■ What needs to be done ■
The line containing "G04 #@! TF.FilePolarity,Negative*" marks the end: copy exactly every line from the start of the records below up to and including it, leaving out pictures.

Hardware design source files
╔══
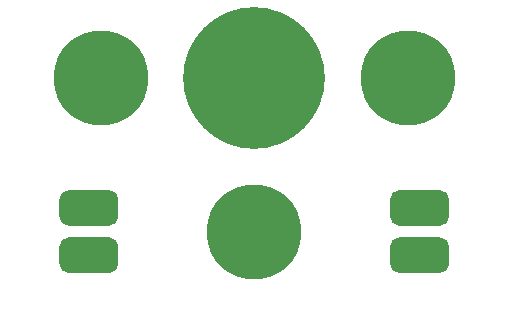
<source format=gbs>
G04 #@! TF.GenerationSoftware,KiCad,Pcbnew,5.1.9+dfsg1-1*
G04 #@! TF.CreationDate,2023-01-30T08:22:01+09:00*
G04 #@! TF.ProjectId,bottom,626f7474-6f6d-42e6-9b69-6361645f7063,rev?*
G04 #@! TF.SameCoordinates,Original*
G04 #@! TF.FileFunction,Soldermask,Bot*
G04 #@! TF.FilePolarity,Negative*
%FSLAX46Y46*%
G04 Gerber Fmt 4.6, Leading zero omitted, Abs format (unit mm)*
G04 Created by KiCad (PCBNEW 5.1.9+dfsg1-1) date 2023-01-30 08:22:01*
%MOMM*%
%LPD*%
G01*
G04 APERTURE LIST*
%ADD10C,8.000000*%
%ADD11C,12.000000*%
G04 APERTURE END LIST*
D10*
X67000000Y-90000000D03*
X80000000Y-103000000D03*
X93000000Y-90000000D03*
G36*
G01*
X64250000Y-99500000D02*
X67750000Y-99500000D01*
G75*
G02*
X68500000Y-100250000I0J-750000D01*
G01*
X68500000Y-101750000D01*
G75*
G02*
X67750000Y-102500000I-750000J0D01*
G01*
X64250000Y-102500000D01*
G75*
G02*
X63500000Y-101750000I0J750000D01*
G01*
X63500000Y-100250000D01*
G75*
G02*
X64250000Y-99500000I750000J0D01*
G01*
G37*
G36*
G01*
X64250000Y-103500000D02*
X67750000Y-103500000D01*
G75*
G02*
X68500000Y-104250000I0J-750000D01*
G01*
X68500000Y-105750000D01*
G75*
G02*
X67750000Y-106500000I-750000J0D01*
G01*
X64250000Y-106500000D01*
G75*
G02*
X63500000Y-105750000I0J750000D01*
G01*
X63500000Y-104250000D01*
G75*
G02*
X64250000Y-103500000I750000J0D01*
G01*
G37*
G36*
G01*
X92250000Y-103500000D02*
X95750000Y-103500000D01*
G75*
G02*
X96500000Y-104250000I0J-750000D01*
G01*
X96500000Y-105750000D01*
G75*
G02*
X95750000Y-106500000I-750000J0D01*
G01*
X92250000Y-106500000D01*
G75*
G02*
X91500000Y-105750000I0J750000D01*
G01*
X91500000Y-104250000D01*
G75*
G02*
X92250000Y-103500000I750000J0D01*
G01*
G37*
G36*
G01*
X92250000Y-99500000D02*
X95750000Y-99500000D01*
G75*
G02*
X96500000Y-100250000I0J-750000D01*
G01*
X96500000Y-101750000D01*
G75*
G02*
X95750000Y-102500000I-750000J0D01*
G01*
X92250000Y-102500000D01*
G75*
G02*
X91500000Y-101750000I0J750000D01*
G01*
X91500000Y-100250000D01*
G75*
G02*
X92250000Y-99500000I750000J0D01*
G01*
G37*
D11*
X80000000Y-90000000D03*
M02*

</source>
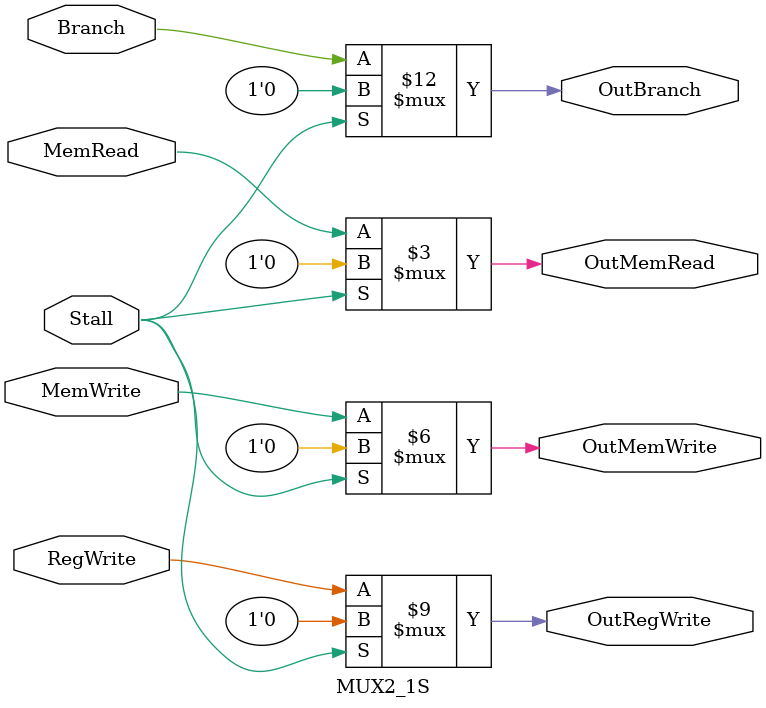
<source format=v>
`timescale 1ns / 1ps
module MUX2_1S(
		input Branch,
		input RegWrite,
		input MemRead,
		input MemWrite,
    input Stall,
    output reg OutBranch,
    output reg OutRegWrite,
    output reg OutMemWrite,
    output reg OutMemRead
    );
	always @(Stall,Branch,RegWrite,MemRead,MemWrite)
		case (Stall)
		
			'b1:
			begin 
					OutBranch <= 0;
                 OutRegWrite <= 0;
                 OutMemWrite <= 0;
                 OutMemRead <= 0;
			end
			default: 
			begin
						OutBranch <= Branch;
                 OutRegWrite <= RegWrite;
                 OutMemWrite <= MemWrite;
                 OutMemRead <= MemRead;
			end
		endcase
endmodule

</source>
╚══
■ Worked solution ■
<source format=gbs>
G04 #@! TF.GenerationSoftware,KiCad,Pcbnew,5.1.9+dfsg1-1*
G04 #@! TF.CreationDate,2023-01-30T08:22:01+09:00*
G04 #@! TF.ProjectId,bottom,626f7474-6f6d-42e6-9b69-6361645f7063,rev?*
G04 #@! TF.SameCoordinates,Original*
G04 #@! TF.FileFunction,Soldermask,Bot*
G04 #@! TF.FilePolarity,Negative*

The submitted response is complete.